It was the address where the Beatles played their last ever live public performance* in 1969; now 3 Savile Row is set to become a seven-storey museum dedicated to the Fab Four.
Titled simply The Beatles, the new visitor attraction — set to open in 2027, according the Guardian — will be based in the Georgian townhouse in Mayfair which the group established as the HQ of their record label Apple Corps. It is Apple Corps which has now re-acquired the building, and it will display archive material throughout.
3 Savile Row features prominently in Peter Jackson's 2021 documentary The Beatles: Get Back, in which the band is filmed cobbling together what would be their final album, Let It Be — and perhaps the runaway success of this film prompted the decision to turn it into a museum. One of the major attractions will be a facsimile recording studio, as well as the chance to go on the rooftop (cue a rush on cherry red macintoshes, as influencers imitate Ringo, who sported his wife's waterproof).
Beatles lore is etched deep in the fabric of London (along with Liverpool and Hamburg), a place where the group lived, played and recorded (indeed Paul McCartney still has the St John's Wood house that he bought in 1965).
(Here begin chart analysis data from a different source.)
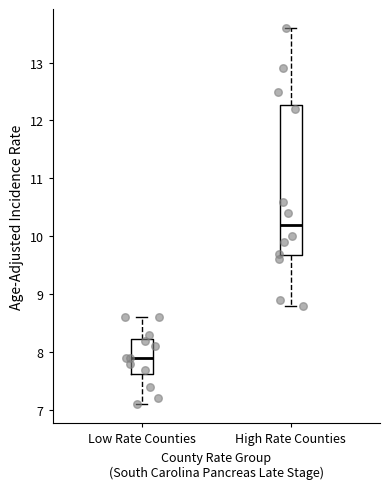

Where does the upper whisker of the box for High Rate Counties end on the y-axis? The values are not printed on the chart, so give them approximately, as read against the axis.

13.6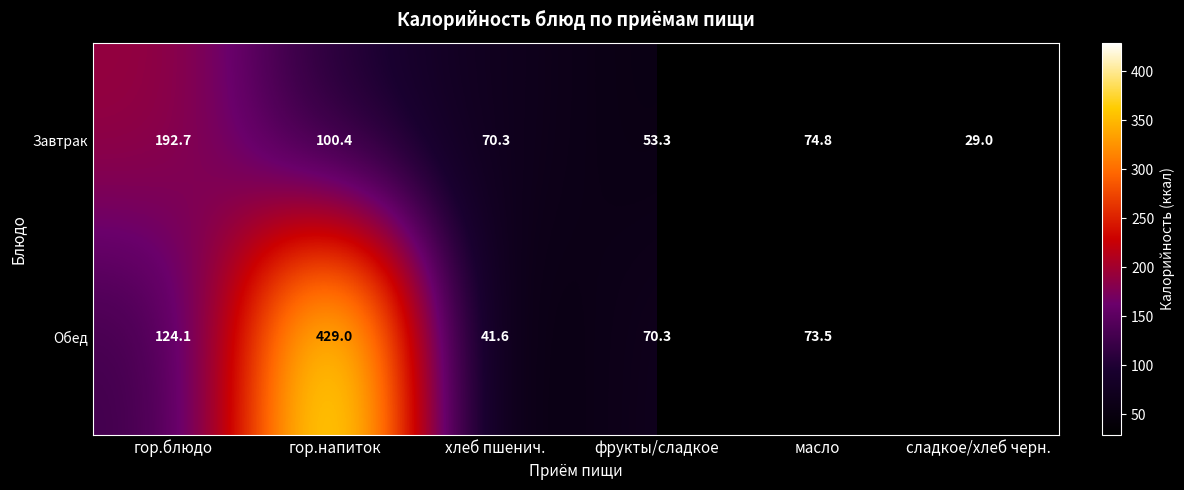

What is the sum of the Завтрак values at масло and сладкое/хлеб черн.?

103.8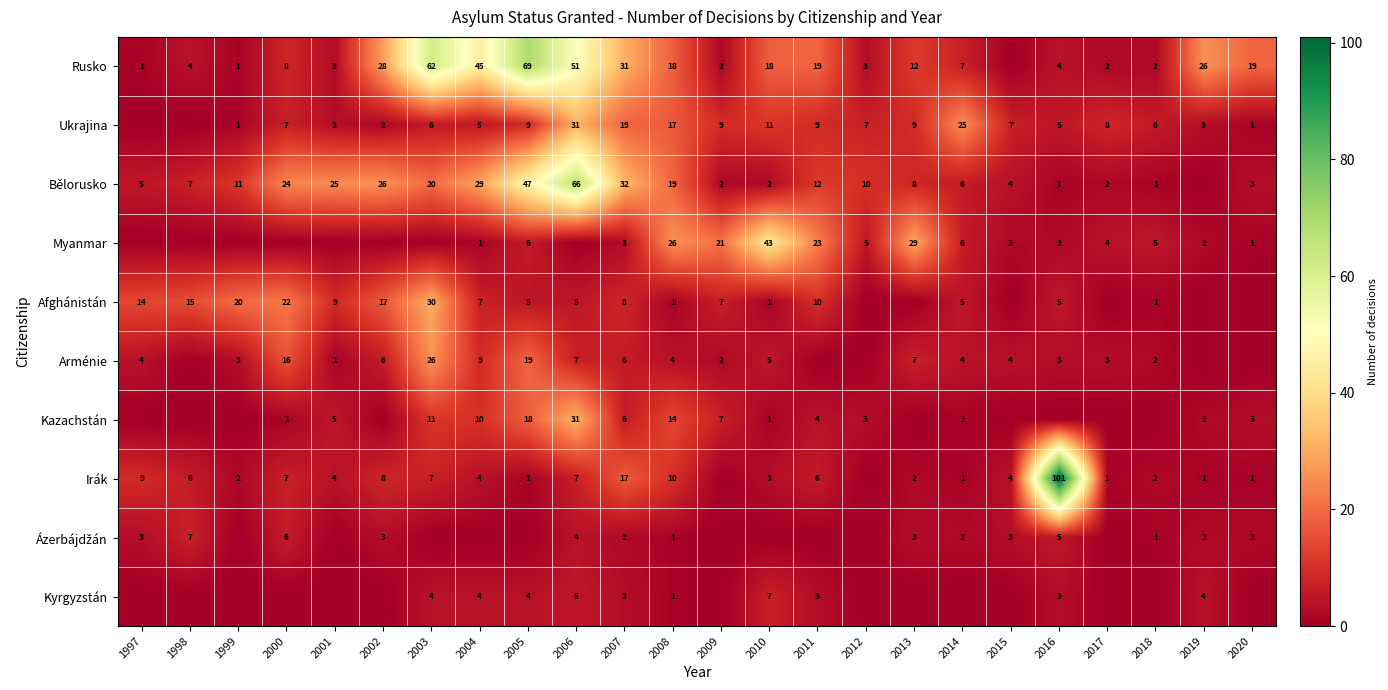

What is the sum of the Ukrajina values at 2004 and 2018?

11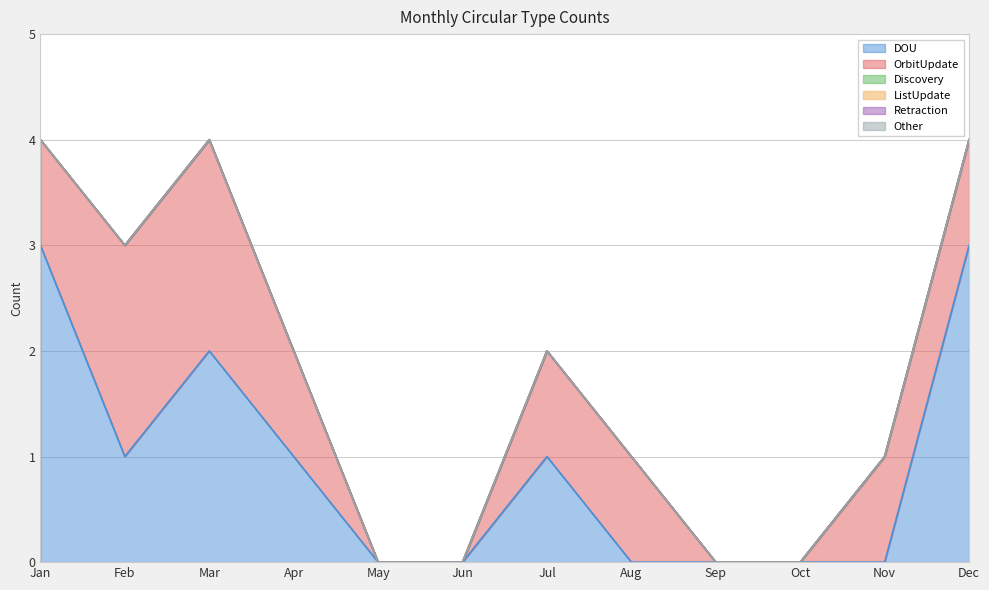

Reading left to right, extract all data points from this chart.

DOU: 3	1	2	1	0	0	1	0	0	0	0	3
OrbitUpdate: 1	2	2	1	0	0	1	1	0	0	1	1
Discovery: 0	0	0	0	0	0	0	0	0	0	0	0
ListUpdate: 0	0	0	0	0	0	0	0	0	0	0	0
Retraction: 0	0	0	0	0	0	0	0	0	0	0	0
Other: 0	0	0	0	0	0	0	0	0	0	0	0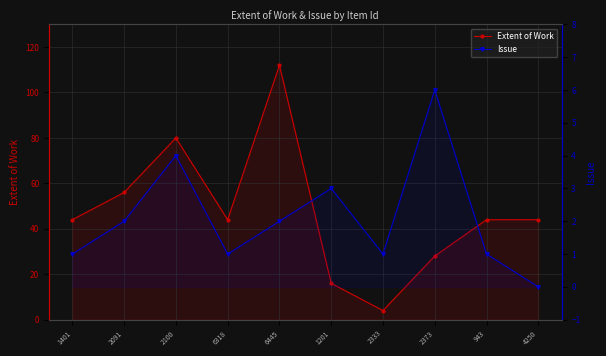

True or false: Issue and Extent of Work intersect in this chart.

False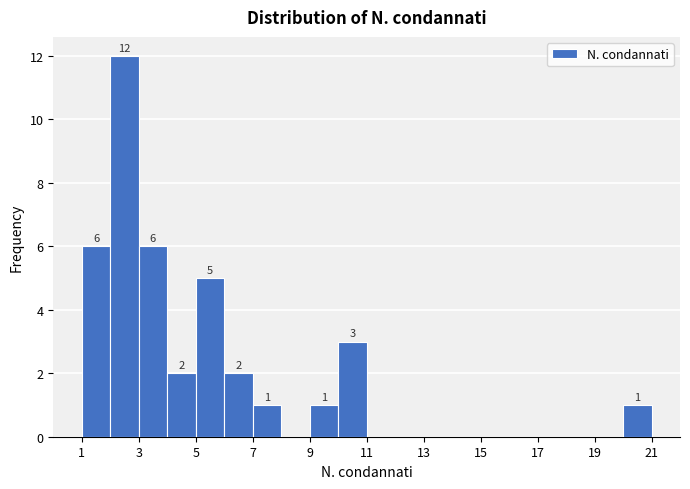

Which range on the x-axis has the tallest bar?

2 to 3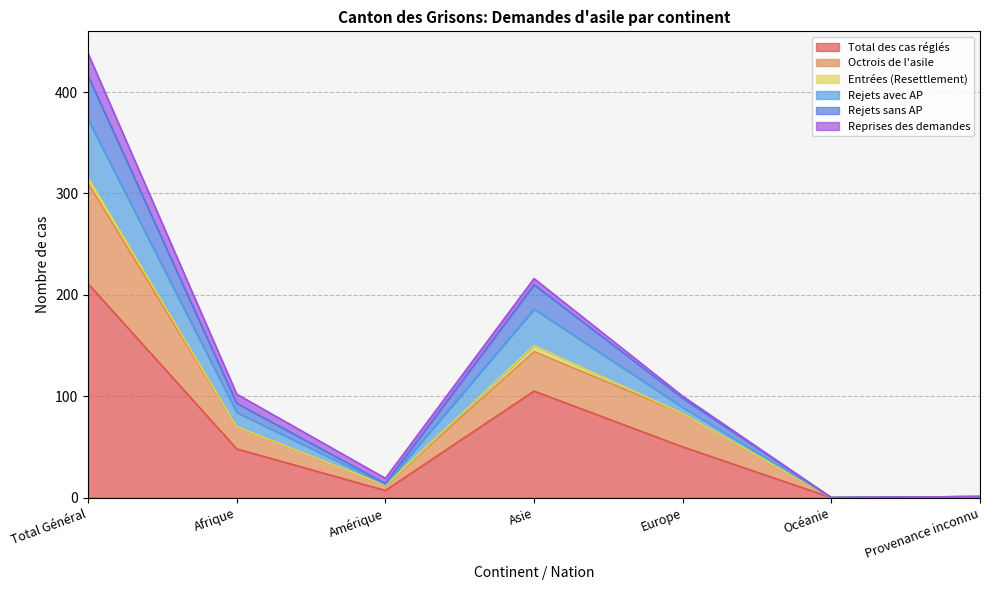

Is the value of Rejets sans AP at Asie greater than the value of Total des cas réglés at Total Général?

No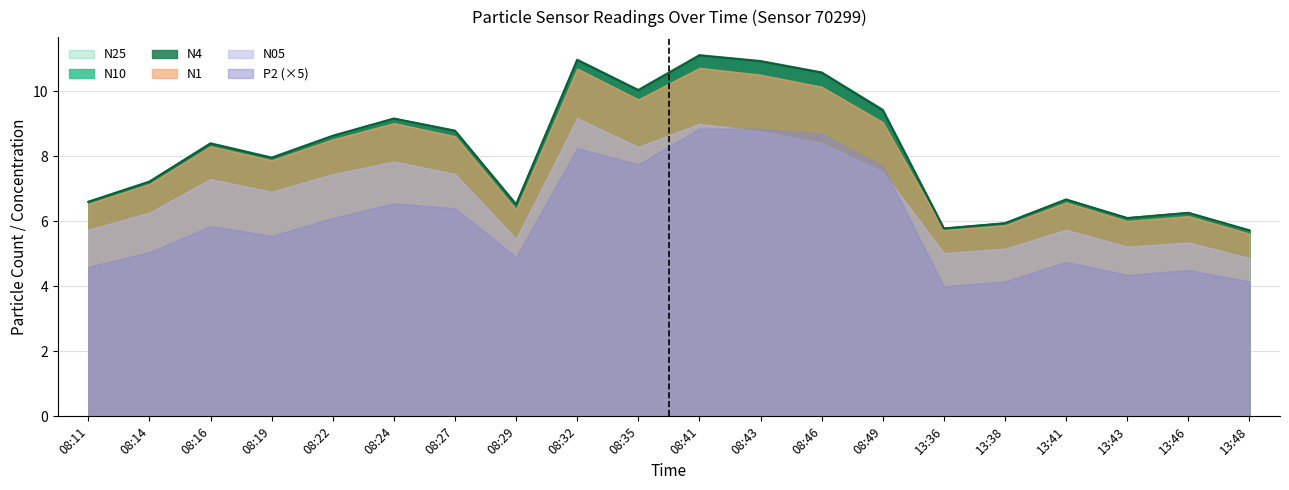

Which category has the lowest value in the N4 series?

13:48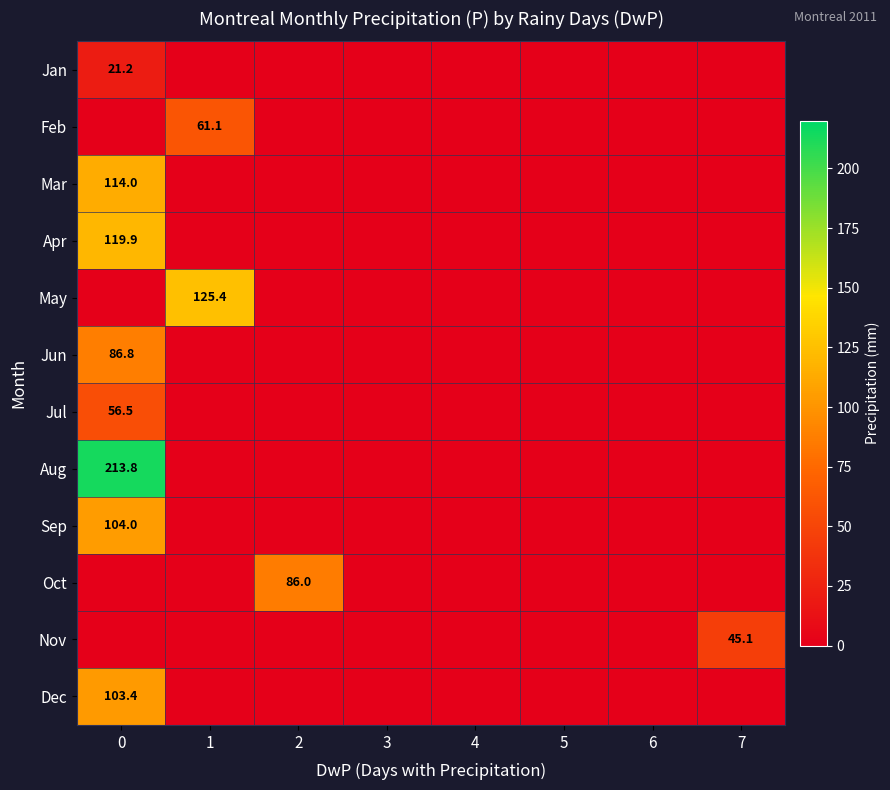

Which series has the largest total across all categories?

Aug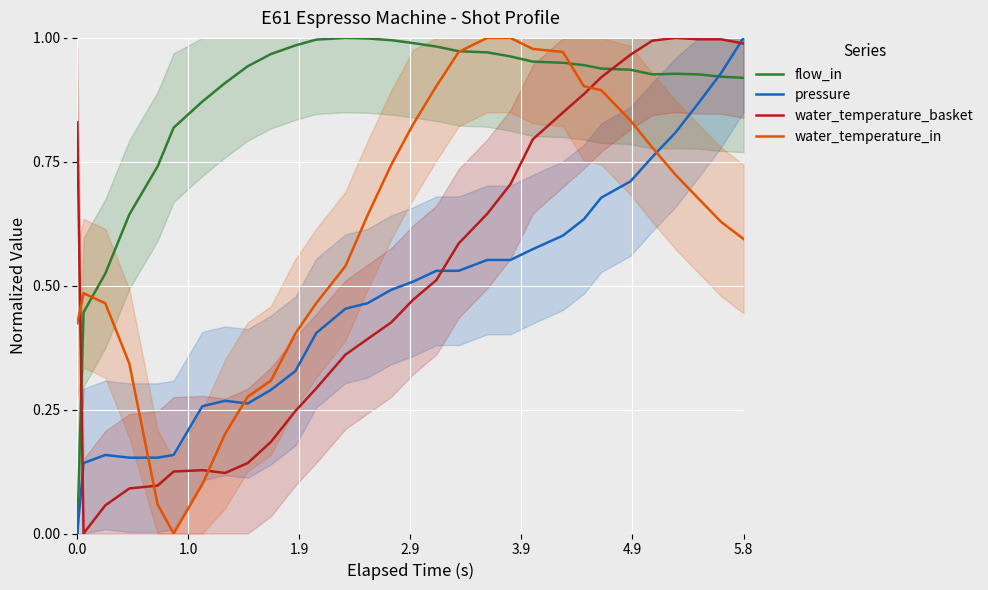

What is the maximum value shown in the chart?

1.0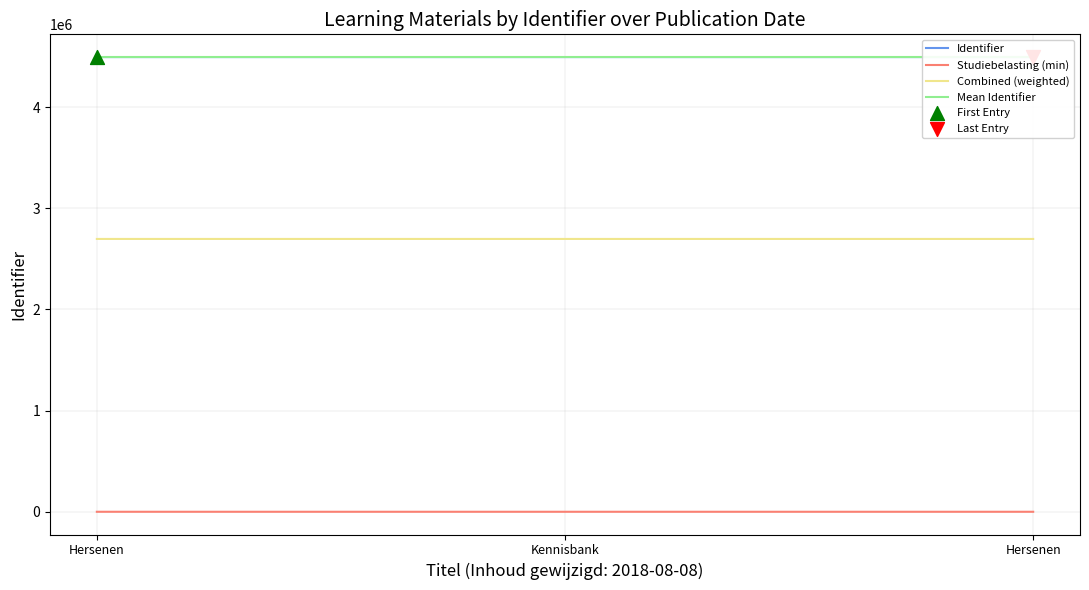

At how many categories does at least one series exceed 2881970?

3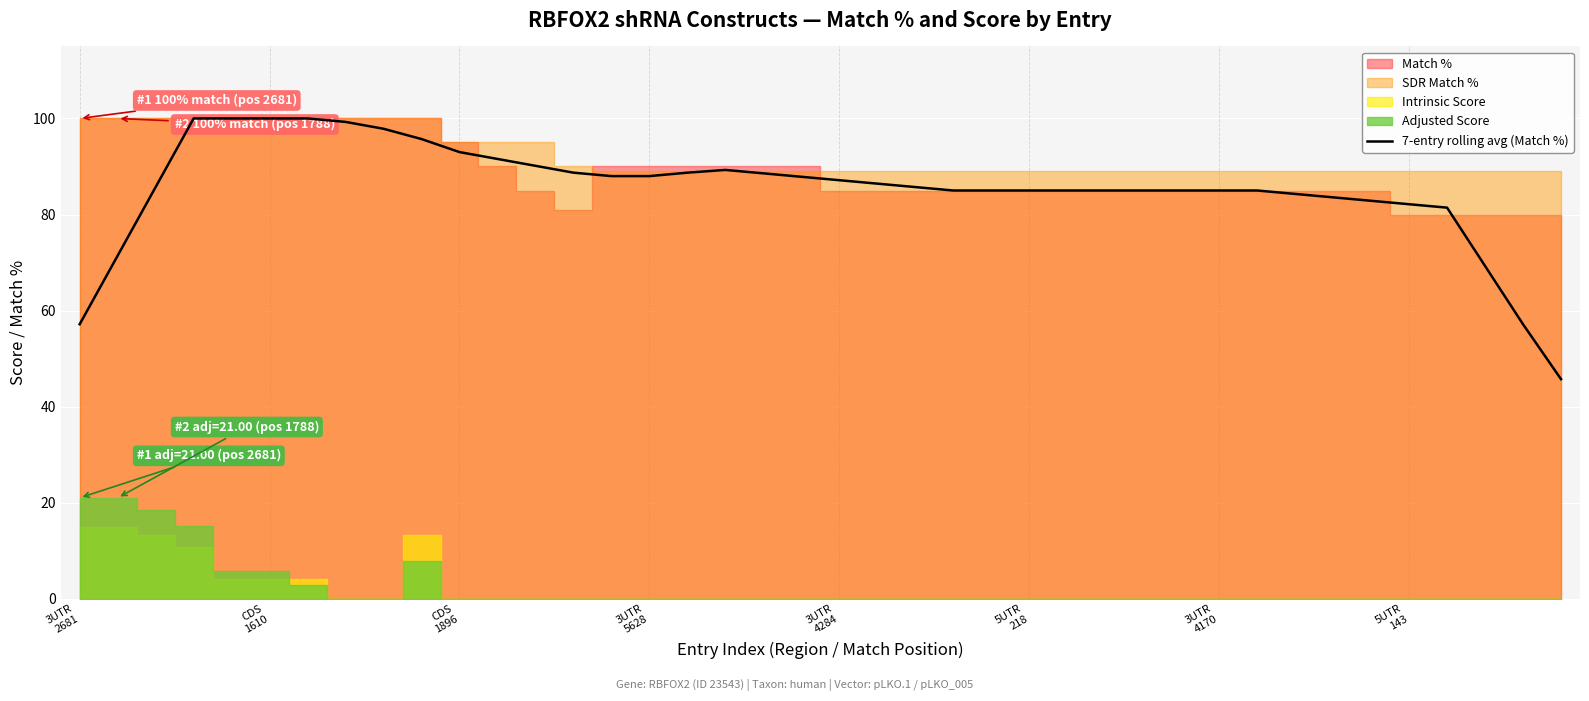

What is the lowest value of the 7-entry rolling avg (Match %) series?

45.7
The usually off-limits Abbey Road Studios let a select group of Beatles fans in for tours in 2024, though tickets were steep. It's only right that London has a permanent Beatles museum, and there's literally no better place to put it.
Following last week's news that visitors will soon be able to ascend the BT Tower again, are we witnessing a return to the heady heights of swinging sixties London?
*Semi public anyway; people could hear but not see it.